Dimanche 18 mai, le jour de l’élection, Pavel Durov, le fondateur de Telegram actuellement mis en examen par la justice française, a accusé la France d’avoir cherché à « censurer des voix conservatrices » en Roumanie. À travers une série de messages publiés sur Telegram, Pavel Durov blâme le directeur de la direction générale de la sécurité extérieure (DGSE), Nicolas Lerner, de lui avoir demandé de censurer ces voix.
Ces messages ont fait réagir les deux camps. George Simion l’a aussitôt partagé, tandis que Nicușor Dan s’est offusqué d’une « tentative manifeste d’influencer le résultat » du scrutin.

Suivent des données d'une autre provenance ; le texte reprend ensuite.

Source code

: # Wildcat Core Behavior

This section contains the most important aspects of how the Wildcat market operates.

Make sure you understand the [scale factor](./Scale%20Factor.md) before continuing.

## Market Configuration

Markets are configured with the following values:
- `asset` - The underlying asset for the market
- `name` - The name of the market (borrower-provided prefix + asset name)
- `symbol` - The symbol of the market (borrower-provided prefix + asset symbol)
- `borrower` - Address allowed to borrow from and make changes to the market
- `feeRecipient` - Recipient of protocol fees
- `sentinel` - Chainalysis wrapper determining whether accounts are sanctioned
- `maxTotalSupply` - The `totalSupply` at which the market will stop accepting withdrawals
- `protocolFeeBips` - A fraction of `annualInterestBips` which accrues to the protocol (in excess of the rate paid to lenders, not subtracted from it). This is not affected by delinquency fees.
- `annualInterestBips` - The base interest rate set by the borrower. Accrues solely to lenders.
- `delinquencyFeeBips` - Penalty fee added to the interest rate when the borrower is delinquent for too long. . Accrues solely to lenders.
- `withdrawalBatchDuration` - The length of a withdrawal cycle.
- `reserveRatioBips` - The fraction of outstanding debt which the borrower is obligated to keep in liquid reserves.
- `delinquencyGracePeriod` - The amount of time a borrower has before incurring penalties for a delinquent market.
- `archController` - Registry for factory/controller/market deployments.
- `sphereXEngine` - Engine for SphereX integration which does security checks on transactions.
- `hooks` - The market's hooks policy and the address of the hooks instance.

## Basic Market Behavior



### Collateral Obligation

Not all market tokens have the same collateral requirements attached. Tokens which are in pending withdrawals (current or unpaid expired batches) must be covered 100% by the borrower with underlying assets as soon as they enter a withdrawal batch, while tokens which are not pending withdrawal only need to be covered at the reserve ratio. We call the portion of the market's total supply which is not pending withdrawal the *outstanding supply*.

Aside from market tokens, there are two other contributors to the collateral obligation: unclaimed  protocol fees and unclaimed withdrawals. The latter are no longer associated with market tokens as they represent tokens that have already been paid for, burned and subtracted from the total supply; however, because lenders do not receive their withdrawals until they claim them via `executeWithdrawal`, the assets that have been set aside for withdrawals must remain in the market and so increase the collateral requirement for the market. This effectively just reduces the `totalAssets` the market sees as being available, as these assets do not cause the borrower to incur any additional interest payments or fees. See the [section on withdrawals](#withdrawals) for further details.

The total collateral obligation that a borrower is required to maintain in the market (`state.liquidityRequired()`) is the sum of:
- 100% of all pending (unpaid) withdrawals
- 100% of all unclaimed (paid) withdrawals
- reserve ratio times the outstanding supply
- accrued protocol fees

Le porte-parole du ministère des affaires étrangères roumain a, quant à lui, dénoncé une « campagne virale de fausses informations » sur les réseaux sociaux, notamment sur Telegram, visant à « influencer le processus électoral » et portant « une nouvelle fois les marques d’une ingérence russe ». Le Quai d’Orsay a vivement démenti les accusations du patron de Telegram, qui ne disposait d’aucune preuve, suivi de la DGSE.
Le jeudi 22 mai, la Cour constitutionnelle roumaine a annoncé le rejet « à l’unanimité » du recours déposé par George Simion après sa défaite au second tour de la présidentielle, la jugeant « infondée et avec pour seul objectif de saper la confiance des citoyens dans les institutions de l’État », selon un communiqué. La victoire revient donc de droit à Nicușor Dan, clôturant ce chapitre houleux de l’histoire politique roumaine.